I'm puzzled about two lines of your post:
>There is no real reason for MS to have just appended the field name retrieved from the database
>Having the type name of the component in the name property of a generated datacolumn seems a bit overkill
I'm not sure which you find extraneous.. taking these statements alternately would you prefer these columns to be called:
(preserving field name, regressing type through hierarchy)
PreferredShippingModeDataGridViewComboBoxColumn
PreferredShippingModeDataGridViewColumn
PreferredShippingModeDataGridViewBand
PreferredShippingModeDataGridViewElement
PreferredShippingModeObject
(preserving type through regressing, dropping friendly name)
DataGridViewComboBoxColumn1
DataGridViewColumn1
DataGridViewBand1
DataGridViewElement1
Object1
(dropping both type name and friendly name)
1
(just using collections and casting)
DirectCast(...Columns("PreferredShippingMode"), DataGridViewComboBoxColumn)
DirectCast(...Columns(0), DataGridViewComboBoxColumn)

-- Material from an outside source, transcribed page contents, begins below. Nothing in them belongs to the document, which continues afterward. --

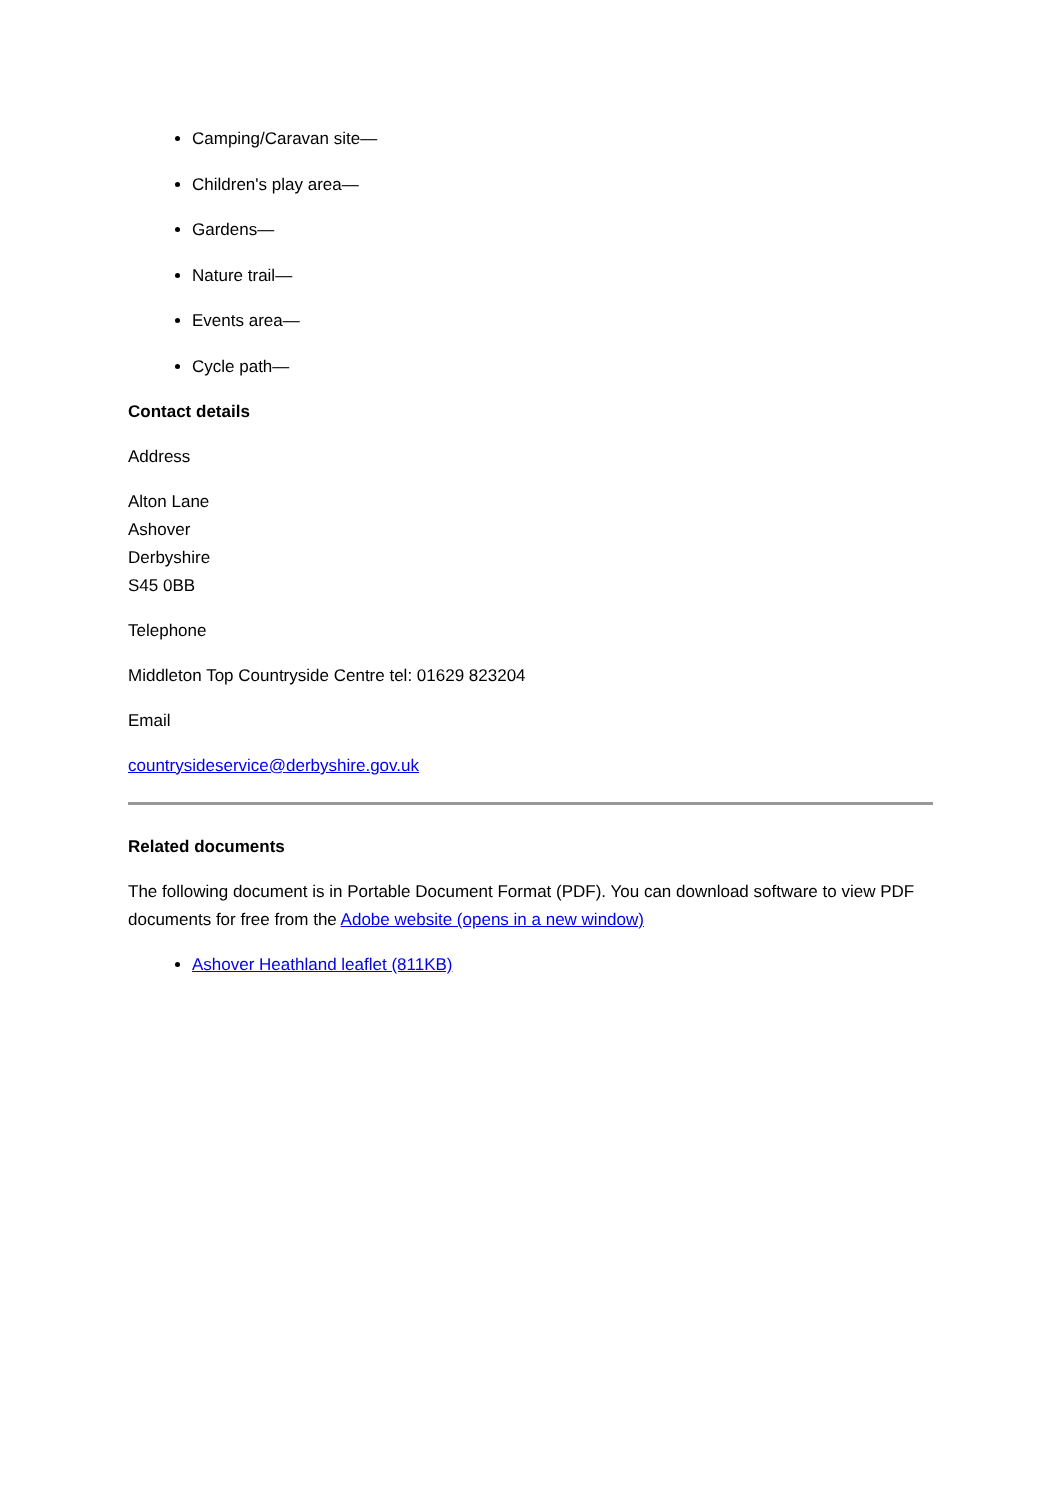Camping/Caravan site—
Children's play area—
Gardens—
Nature trail—
Events area—
Cycle path—
Contact details
Address
Alton Lane
Ashover
Derbyshire
S45 0BB
Telephone
Middleton Top Countryside Centre tel: 01629 823204
Email
countrysideservice@derbyshire.gov.uk
Related documents
The following document is in Portable Document Format (PDF). You can download software to view PDF documents for free from the Adobe website (opens in a new window)
Ashover Heathland leaflet (811KB)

Personally, i'd take the typed property route of
PreferredShippingModeDataGridViewComboBoxColumn over
DirectCast(...Columns("PreferredShippingMode"), DataGridViewComboBoxColumn) any day
I must admit i normally prefix the type rather than suffix it:
cboPreferredShippingMode
chkAllowSaturdayDelivery
but some mention of both type and name is made in my variables declarations. Do you prefer to just use collection indexes and casting?